Der Idee eines zweiten Referendums in Großbritannien können alle etwas abgewinnen. "Wenn die Politik keine Antwort beim Brexit findet, dann muss sie die Frage an die Menschen zurückgeben", fordert Florian Siekmann. Benedikt Flexeder bleibt skeptisch: Wie aber wolle man als EU "klare Kante gegen Länder wie Polen mit Rechtsstaatsvergehen" zeigen, "wenn wir nicht sagen: Schluss mit den ewigen Verlängerungen!". Fabian Mehring indes sieht in der Tatsache, dass sich die Politik so schwer tut, einen Deal zustandezubringen, ein Signal an andere, möglicherweise austrittswillige Staaten, dass es besser sein könnte, "drin zu bleiben". Und SPD-Mann Rinderspacher bedauert, dass es keinen Spitzenpolitiker in der EU gebe, der den Briten deutlich machen würde, sie sollten in der EU bleiben. "Ich glaube, Helmut Kohl hätte es getan". Der CDU-Kanzler. Sagt der SPD-Mann.

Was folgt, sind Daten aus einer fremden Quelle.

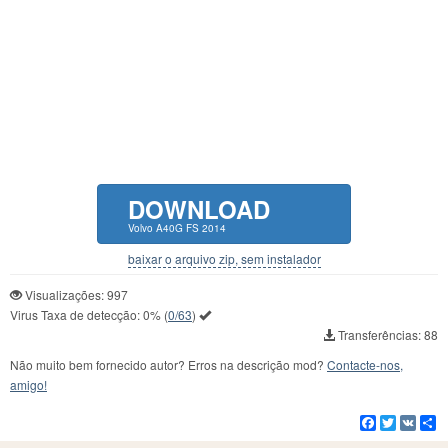
DOWNLOAD
Volvo A40G FS 2014
baixar o arquivo zip, sem instalador
Visualizações: 997
Virus Taxa de detecção:
0%
(
0/63
)
Transferências: 88
Não muito bem fornecido autor? Erros na descrição mod?
Contacte-nos,
amigo!
Facebook
Twitter
VK
C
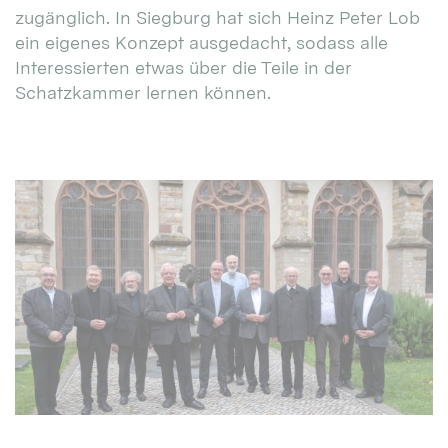
zugänglich. In Siegburg hat sich Heinz Peter Lob
ein eigenes Konzept ausgedacht, sodass alle
Interessierten etwas über die Teile in der
Schatzkammer lernen können.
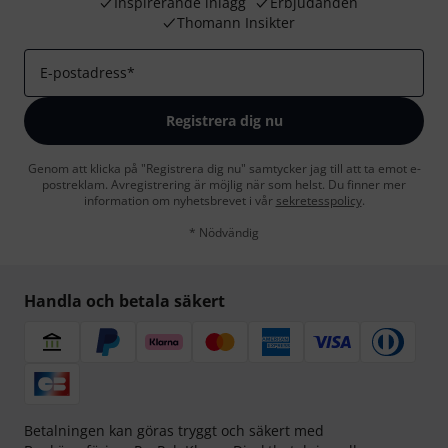
Inspirerande inlägg
Erbjudanden
Thomann Insikter
E-postadress
*
Registrera dig nu
Genom att klicka på "Registrera dig nu" samtycker jag till att ta emot e-
postreklam. Avregistrering är möjlig när som helst. Du finner mer
information om nyhetsbrevet i vår
sekretesspolicy
.
* Nödvändig
Handla och betala säkert
Betalningen kan göras tryggt och säkert med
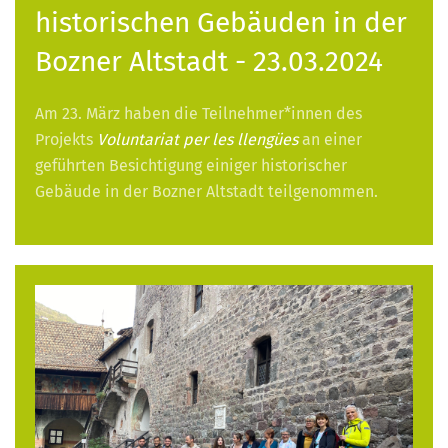
historischen Gebäuden in der
Bozner Altstadt - 23.03.2024
Am 23. März haben die Teilnehmer*innen des
Projekts
Voluntariat per les llengües
an einer
geführten Besichtigung einiger historischer
Gebäude in der Bozner Altstadt teilgenommen.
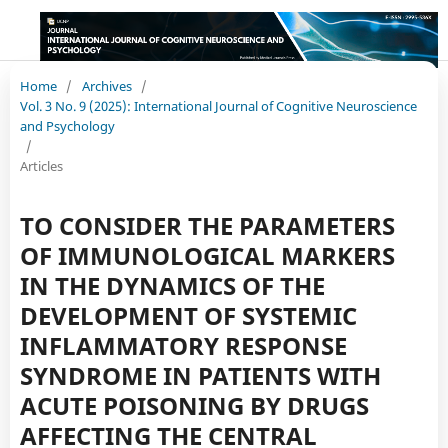
Home
/
Archives
/
Vol. 3 No. 9 (2025): International Journal of Cognitive Neuroscience
and Psychology
/
Articles
TO CONSIDER THE PARAMETERS
OF IMMUNOLOGICAL MARKERS
IN THE DYNAMICS OF THE
DEVELOPMENT OF SYSTEMIC
INFLAMMATORY RESPONSE
SYNDROME IN PATIENTS WITH
ACUTE POISONING BY DRUGS
AFFECTING THE CENTRAL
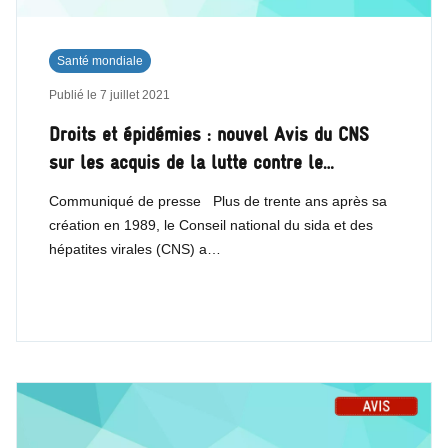
Santé mondiale
Publié le
7 juillet 2021
Droits et épidémies : nouvel Avis du CNS
sur les acquis de la lutte contre le…
Communiqué de presse Plus de trente ans après sa
création en 1989, le Conseil national du sida et des
hépatites virales (CNS) a…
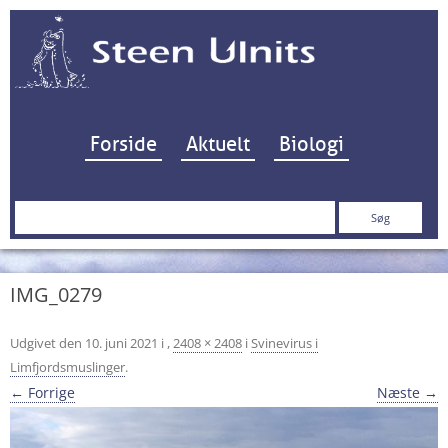
Hop til indhold
Forside
Aktuelt
Biologi
Søg
efter:
IMG_0279
Udgivet den
10. juni 2021
i
,
2408 × 2408
i
Svinevirus i
Limfjordsmuslinger
.
← Forrige
Næste →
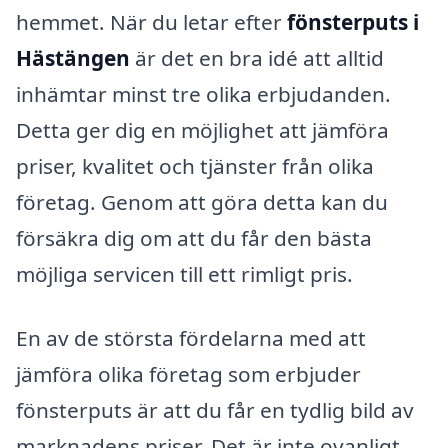
hemmet. När du letar efter
fönsterputs i
Hästängen
är det en bra idé att alltid
inhämtar minst tre olika erbjudanden.
Detta ger dig en möjlighet att jämföra
priser, kvalitet och tjänster från olika
företag. Genom att göra detta kan du
försäkra dig om att du får den bästa
möjliga servicen till ett rimligt pris.
En av de största fördelarna med att
jämföra olika företag som erbjuder
fönsterputs är att du får en tydlig bild av
marknadens priser. Det är inte ovanligt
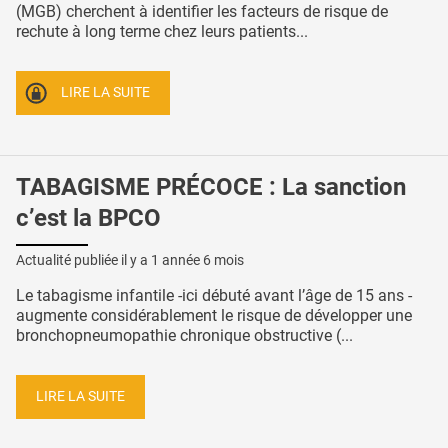
(MGB) cherchent à identifier les facteurs de risque de
rechute à long terme chez leurs patients...
LIRE LA SUITE
TABAGISME PRÉCOCE : La sanction
c’est la BPCO
Actualité publiée il y a
1 année 6 mois
Le tabagisme infantile -ici débuté avant l’âge de 15 ans -
augmente considérablement le risque de développer une
bronchopneumopathie chronique obstructive (...
LIRE LA SUITE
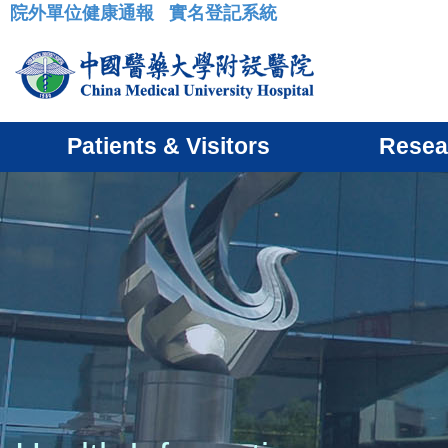
院外單位健康通報
實名登記系統
:::
Patients & Visitors
Resea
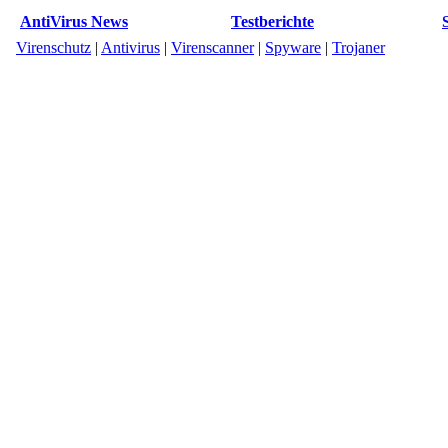
AntiVirus News
Testberichte
Virenschutz
|
Antivirus
|
Virenscanner
|
Spyware
|
Trojaner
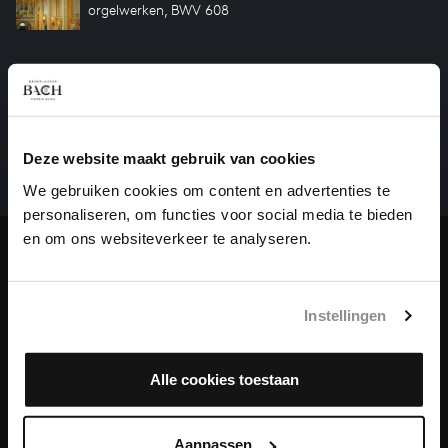
orgelwerken, BWV 608
HELP ONS ALL OF BACH TE VOLTOOIEN
Een groot deel moet nog opgenomen worden voordat
het gehele oeuvre van Bach online staat. Dit redden
Deze website maakt gebruik van cookies
we niet zonder financiële steun van donateurs. Help
We gebruiken cookies om content en advertenties te
ons de muzikale nalatenschap van Bach te voltooien
personaliseren, om functies voor social media te bieden
en steun ons met een gift!
en om ons websiteverkeer te analyseren.
Doneren
Over All of Bach
Instellingen
Alle cookies toestaan
VRAGEN?
Aanpassen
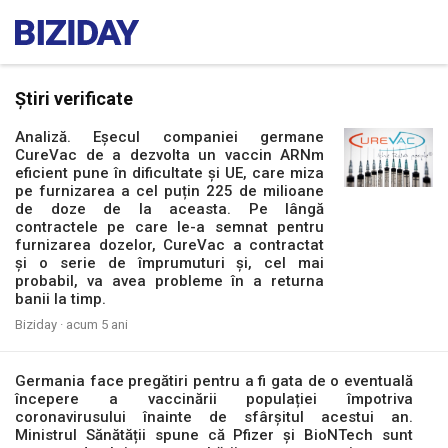
Știri verificate
Analiză. Eșecul companiei germane
CureVac de a dezvolta un vaccin ARNm
eficient pune în dificultate și UE, care miza
pe furnizarea a cel puțin 225 de milioane
de doze de la aceasta. Pe lângă
contractele pe care le-a semnat pentru
furnizarea dozelor, CureVac a contractat
și o serie de împrumuturi și, cel mai
probabil, va avea probleme în a returna
banii la timp.
Biziday ·
acum 5 ani
Germania face pregătiri pentru a fi gata de o eventuală
începere a vaccinării populației împotriva
coronavirusului înainte de sfârșitul acestui an.
Ministrul Sănătății spune că Pfizer și BioNTech sunt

Warum tun sich die Menschen so schwer mit Europa? Man habe in der öffentlichen Debatte den Rechtspopulisten überall in Europa die Bühne überlassen und "die Leute glauben lassen, bei der EU gehe es um die Krümmung der Gurken", schimpft Mehring. Man sei zu müde geworden, die Vorteile in den Diskurs "einzupreisen", zum Beispiel die Reisefreiheit, die gemeinsame Währung, den Frieden oder auch die deutschen Interessen, die über die EU vertreten würden: Denn 80 Millionen Deutsche entsprächen gerade mal drei Städten in China, aber 500 Millionen Europäer "sind ein Spieler unter den Staaten der Erde". Grünen-Politiker Siekmann ist der Meinung, dass die EU mit falschen Versprechungen - beim Brexit, in Polen oder Ungarn - als Feindbild installiert worden sei. Auch CSU-Mann Flexeder sieht die europäische Idee "auf der Strecke geblieben", sie werde assoziiert mit Bürokratie und Bevormundung.
Nach der Pause werden die schriftlich vorgebrachten Fragen aus dem Publikum beantwortet. Es geht um europaweiten Mindestlohn, Bürokratieabbau, Agrarsubventionen (Rinderspacher: "Jetzt wird Masse statt Klasse gefördert. Wir müssen aber Subventionen an Umwelt-, Klima-, Tierschutz knüpfen."), Artenvielfalt (Flexeder: "Das Bauernbashing muss aufhören") und den Umgang mit Ländern wie Polen oder Ungarn. "Ich warne davor, sie rauszuschmeißen", sagt Flexeder. Stattdessen: im Gespräch bleiben. Mehring indes will bei den Subventionen kürzen, wenn Staatenlenker wie Orban sich beispielsweise nicht am europäischen Asylrecht beteiligten. Flexeder wundert sich indes darüber, dass ausgerechnet Griechenland, "wo vor fünf oder zehn Jahren beinahe die Lichter ausgegangen sind", nun den Außengrenzschutz der EU erledigen soll. Hier müsse die EU mithelfen.
In der Pause ist Seidl, der als Vertreter der Stadt die Zusammensetzung des Podiums bestimmt hat, dann noch gefragt worden, warum denn kein Vertreter der AfD dabei sei. Vier Parteien, rechtfertigt er sich, "damit ist es gut". Parteien, "die sehr viel mit Stimmung und Emotionen arbeiten", wolle man auf dem Puchheimer Volksfest kein Podium bieten. Dafür gibt es Applaus - und vereinzelt ein paar leise Buh-Rufe.